>>>
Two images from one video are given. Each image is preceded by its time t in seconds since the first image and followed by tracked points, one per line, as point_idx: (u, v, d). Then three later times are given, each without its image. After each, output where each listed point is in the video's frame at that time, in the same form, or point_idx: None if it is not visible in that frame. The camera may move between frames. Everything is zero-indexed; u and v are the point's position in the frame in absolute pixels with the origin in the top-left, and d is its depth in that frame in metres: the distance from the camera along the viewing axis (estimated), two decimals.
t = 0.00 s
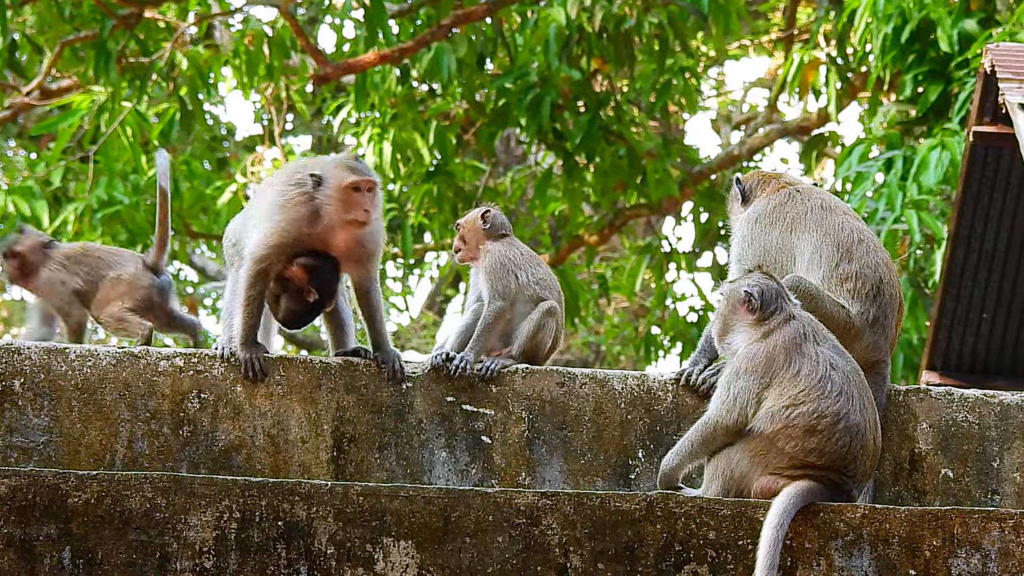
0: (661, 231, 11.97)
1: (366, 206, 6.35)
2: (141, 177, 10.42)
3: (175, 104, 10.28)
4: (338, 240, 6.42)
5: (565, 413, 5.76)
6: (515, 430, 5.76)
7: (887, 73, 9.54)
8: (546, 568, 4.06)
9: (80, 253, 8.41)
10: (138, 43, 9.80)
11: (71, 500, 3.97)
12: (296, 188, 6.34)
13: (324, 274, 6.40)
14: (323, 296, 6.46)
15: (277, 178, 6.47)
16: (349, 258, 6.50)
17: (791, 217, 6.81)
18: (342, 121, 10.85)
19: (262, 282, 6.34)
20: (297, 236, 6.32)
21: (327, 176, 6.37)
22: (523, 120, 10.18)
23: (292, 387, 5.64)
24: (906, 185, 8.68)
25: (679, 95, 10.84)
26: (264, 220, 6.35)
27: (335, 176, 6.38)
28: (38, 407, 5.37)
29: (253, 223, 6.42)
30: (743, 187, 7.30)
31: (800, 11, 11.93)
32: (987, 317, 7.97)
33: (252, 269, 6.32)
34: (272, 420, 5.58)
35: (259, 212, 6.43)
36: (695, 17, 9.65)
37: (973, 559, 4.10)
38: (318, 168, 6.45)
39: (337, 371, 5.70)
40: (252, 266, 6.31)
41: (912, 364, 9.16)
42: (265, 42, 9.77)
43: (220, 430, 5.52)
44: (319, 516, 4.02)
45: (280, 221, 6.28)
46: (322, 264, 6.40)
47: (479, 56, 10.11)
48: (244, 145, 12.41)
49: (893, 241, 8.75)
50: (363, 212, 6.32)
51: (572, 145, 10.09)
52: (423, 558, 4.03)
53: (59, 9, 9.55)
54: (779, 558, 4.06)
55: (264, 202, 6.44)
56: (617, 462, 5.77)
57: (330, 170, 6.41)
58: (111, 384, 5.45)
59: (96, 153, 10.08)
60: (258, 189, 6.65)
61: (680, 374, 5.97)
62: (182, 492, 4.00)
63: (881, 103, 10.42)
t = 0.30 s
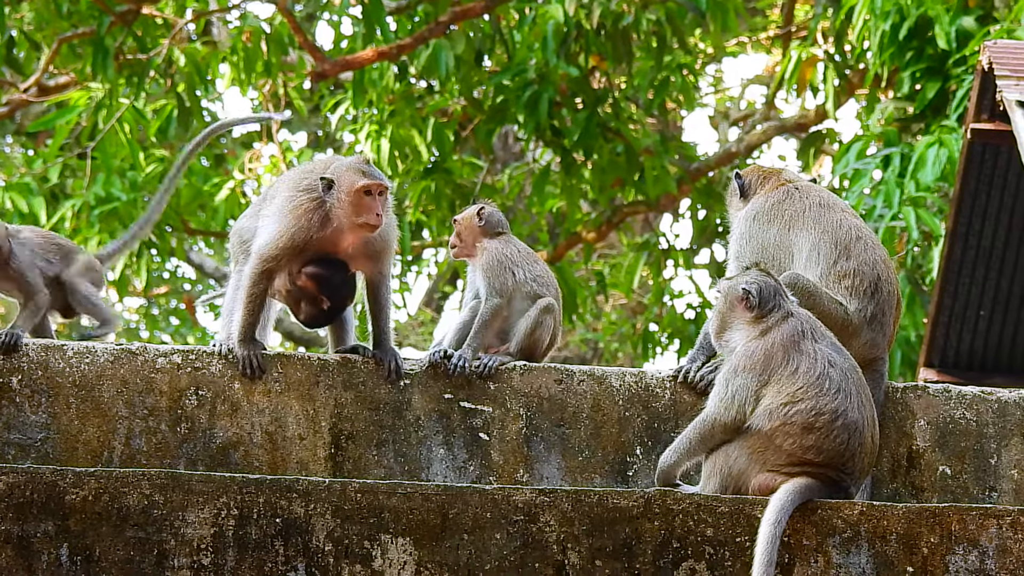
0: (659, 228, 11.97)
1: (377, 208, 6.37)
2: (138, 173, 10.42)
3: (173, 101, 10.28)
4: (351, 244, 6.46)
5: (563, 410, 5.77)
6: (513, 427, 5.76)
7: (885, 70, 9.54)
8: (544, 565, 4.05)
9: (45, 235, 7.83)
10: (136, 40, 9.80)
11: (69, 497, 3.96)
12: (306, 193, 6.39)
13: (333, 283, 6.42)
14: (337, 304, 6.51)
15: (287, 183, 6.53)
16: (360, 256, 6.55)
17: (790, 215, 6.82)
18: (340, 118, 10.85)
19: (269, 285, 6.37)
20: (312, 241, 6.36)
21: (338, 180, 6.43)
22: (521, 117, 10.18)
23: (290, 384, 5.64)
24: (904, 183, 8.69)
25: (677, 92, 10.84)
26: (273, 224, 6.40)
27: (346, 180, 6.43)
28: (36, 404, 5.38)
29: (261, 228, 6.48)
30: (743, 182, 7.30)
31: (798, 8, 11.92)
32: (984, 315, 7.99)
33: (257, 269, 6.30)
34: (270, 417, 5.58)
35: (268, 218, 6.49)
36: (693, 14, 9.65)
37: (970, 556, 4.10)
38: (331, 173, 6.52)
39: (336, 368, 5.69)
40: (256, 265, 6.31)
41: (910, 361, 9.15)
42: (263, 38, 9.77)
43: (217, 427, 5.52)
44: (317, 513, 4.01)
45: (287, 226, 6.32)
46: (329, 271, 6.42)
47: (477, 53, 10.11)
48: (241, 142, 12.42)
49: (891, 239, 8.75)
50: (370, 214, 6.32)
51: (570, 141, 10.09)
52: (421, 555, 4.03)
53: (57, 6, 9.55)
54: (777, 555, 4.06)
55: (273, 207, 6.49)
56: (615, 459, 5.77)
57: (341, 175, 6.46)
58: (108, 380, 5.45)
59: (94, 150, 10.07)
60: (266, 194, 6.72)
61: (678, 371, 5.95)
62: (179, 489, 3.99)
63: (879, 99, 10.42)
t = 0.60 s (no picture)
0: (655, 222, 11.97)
1: (381, 202, 6.43)
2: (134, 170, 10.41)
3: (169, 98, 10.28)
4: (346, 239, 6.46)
5: (560, 404, 5.76)
6: (510, 422, 5.76)
7: (881, 63, 9.54)
8: (542, 559, 4.05)
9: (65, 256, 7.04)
10: (131, 36, 9.78)
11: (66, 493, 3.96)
12: (302, 189, 6.41)
13: (323, 281, 6.33)
14: (328, 301, 6.39)
15: (281, 179, 6.53)
16: (352, 251, 6.55)
17: (786, 209, 6.82)
18: (336, 113, 10.84)
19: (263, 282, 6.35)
20: (306, 237, 6.35)
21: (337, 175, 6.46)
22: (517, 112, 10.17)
23: (286, 379, 5.64)
24: (899, 175, 8.66)
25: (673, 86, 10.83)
26: (267, 219, 6.38)
27: (344, 175, 6.46)
28: (32, 401, 5.38)
29: (254, 225, 6.45)
30: (740, 175, 7.30)
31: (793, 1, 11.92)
32: (981, 307, 8.01)
33: (251, 265, 6.30)
34: (267, 413, 5.58)
35: (261, 214, 6.47)
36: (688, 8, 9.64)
37: (968, 549, 4.10)
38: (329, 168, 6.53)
39: (332, 364, 5.69)
40: (250, 262, 6.30)
41: (906, 354, 9.15)
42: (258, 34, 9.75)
43: (215, 423, 5.51)
44: (314, 508, 4.01)
45: (281, 221, 6.32)
46: (319, 269, 6.34)
47: (473, 48, 10.10)
48: (237, 138, 12.41)
49: (887, 232, 8.75)
50: (369, 208, 6.39)
51: (566, 136, 10.08)
52: (418, 550, 4.02)
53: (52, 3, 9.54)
54: (774, 548, 4.06)
55: (267, 204, 6.48)
56: (612, 453, 5.77)
57: (339, 170, 6.49)
58: (105, 376, 5.44)
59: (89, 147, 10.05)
60: (258, 192, 6.71)
61: (675, 365, 5.99)
62: (176, 485, 3.98)
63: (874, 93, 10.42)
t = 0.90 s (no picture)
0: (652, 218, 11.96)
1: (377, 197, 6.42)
2: (131, 167, 10.40)
3: (166, 94, 10.28)
4: (342, 234, 6.46)
5: (558, 400, 5.76)
6: (508, 418, 5.76)
7: (878, 59, 9.54)
8: (539, 556, 4.05)
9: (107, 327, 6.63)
10: (129, 33, 9.77)
11: (63, 491, 3.94)
12: (298, 184, 6.39)
13: (320, 275, 6.31)
14: (325, 297, 6.36)
15: (276, 174, 6.49)
16: (348, 247, 6.54)
17: (783, 204, 6.83)
18: (333, 110, 10.83)
19: (260, 277, 6.37)
20: (303, 232, 6.36)
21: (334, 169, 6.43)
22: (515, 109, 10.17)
23: (284, 375, 5.63)
24: (897, 171, 8.66)
25: (670, 83, 10.84)
26: (262, 215, 6.39)
27: (342, 169, 6.44)
28: (31, 398, 5.40)
29: (250, 221, 6.45)
30: (738, 171, 7.30)
31: None
32: (978, 303, 8.01)
33: (247, 260, 6.32)
34: (264, 410, 5.57)
35: (257, 209, 6.47)
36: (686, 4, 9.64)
37: (966, 545, 4.10)
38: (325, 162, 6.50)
39: (330, 360, 5.70)
40: (247, 258, 6.32)
41: (904, 350, 9.15)
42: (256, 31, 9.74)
43: (212, 420, 5.52)
44: (312, 505, 4.00)
45: (277, 217, 6.32)
46: (315, 264, 6.32)
47: (470, 44, 10.10)
48: (235, 135, 12.41)
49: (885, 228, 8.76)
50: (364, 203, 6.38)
51: (564, 132, 10.07)
52: (416, 547, 4.02)
53: None
54: (772, 544, 4.07)
55: (262, 198, 6.46)
56: (610, 450, 5.77)
57: (336, 164, 6.45)
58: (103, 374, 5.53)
59: (86, 144, 10.03)
60: (254, 187, 6.69)
61: (673, 361, 5.98)
62: (174, 482, 3.97)
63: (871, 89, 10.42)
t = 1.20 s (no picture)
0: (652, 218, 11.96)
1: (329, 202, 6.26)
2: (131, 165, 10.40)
3: (166, 93, 10.28)
4: (332, 232, 6.40)
5: (557, 400, 5.76)
6: (507, 418, 5.76)
7: (878, 60, 9.54)
8: (538, 555, 4.04)
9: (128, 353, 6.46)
10: (129, 32, 9.76)
11: (63, 489, 3.93)
12: (282, 186, 6.38)
13: (327, 275, 6.42)
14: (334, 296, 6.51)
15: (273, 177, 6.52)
16: (353, 245, 6.48)
17: (783, 204, 6.83)
18: (332, 109, 10.83)
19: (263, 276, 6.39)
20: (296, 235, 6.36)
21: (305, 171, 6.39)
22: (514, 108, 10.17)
23: (284, 374, 5.63)
24: (897, 171, 8.66)
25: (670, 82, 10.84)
26: (262, 215, 6.40)
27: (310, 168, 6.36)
28: (30, 396, 5.39)
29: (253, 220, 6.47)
30: (739, 170, 7.30)
31: None
32: (978, 304, 8.01)
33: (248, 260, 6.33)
34: (263, 408, 5.57)
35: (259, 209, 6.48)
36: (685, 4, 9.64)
37: (965, 545, 4.10)
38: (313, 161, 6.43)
39: (329, 359, 5.70)
40: (247, 256, 6.33)
41: (903, 351, 9.14)
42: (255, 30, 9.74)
43: (212, 418, 5.53)
44: (311, 504, 4.00)
45: (274, 217, 6.30)
46: (322, 264, 6.43)
47: (470, 43, 10.10)
48: (234, 133, 12.41)
49: (884, 228, 8.76)
50: (324, 205, 6.25)
51: (564, 131, 10.07)
52: (415, 545, 4.01)
53: None
54: (771, 544, 4.07)
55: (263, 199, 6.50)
56: (609, 449, 5.77)
57: (310, 167, 6.39)
58: (103, 372, 5.48)
59: (86, 142, 10.04)
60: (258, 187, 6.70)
61: (672, 360, 5.96)
62: (173, 480, 3.97)
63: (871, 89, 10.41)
<<<
- [Problem description]
Send back an exact copy of only the lines from the line with "44: (317, 513, 4.01)" up to and including the line with "61: (678, 371, 5.95)" in the data above.

- [Response to this exercise]
44: (317, 513, 4.01)
45: (287, 226, 6.32)
46: (329, 271, 6.42)
47: (477, 53, 10.11)
48: (241, 142, 12.42)
49: (891, 239, 8.75)
50: (370, 214, 6.32)
51: (570, 141, 10.09)
52: (421, 555, 4.03)
53: (57, 6, 9.55)
54: (777, 555, 4.06)
55: (273, 207, 6.49)
56: (615, 459, 5.77)
57: (341, 175, 6.46)
58: (108, 380, 5.45)
59: (94, 150, 10.07)
60: (266, 194, 6.72)
61: (678, 371, 5.95)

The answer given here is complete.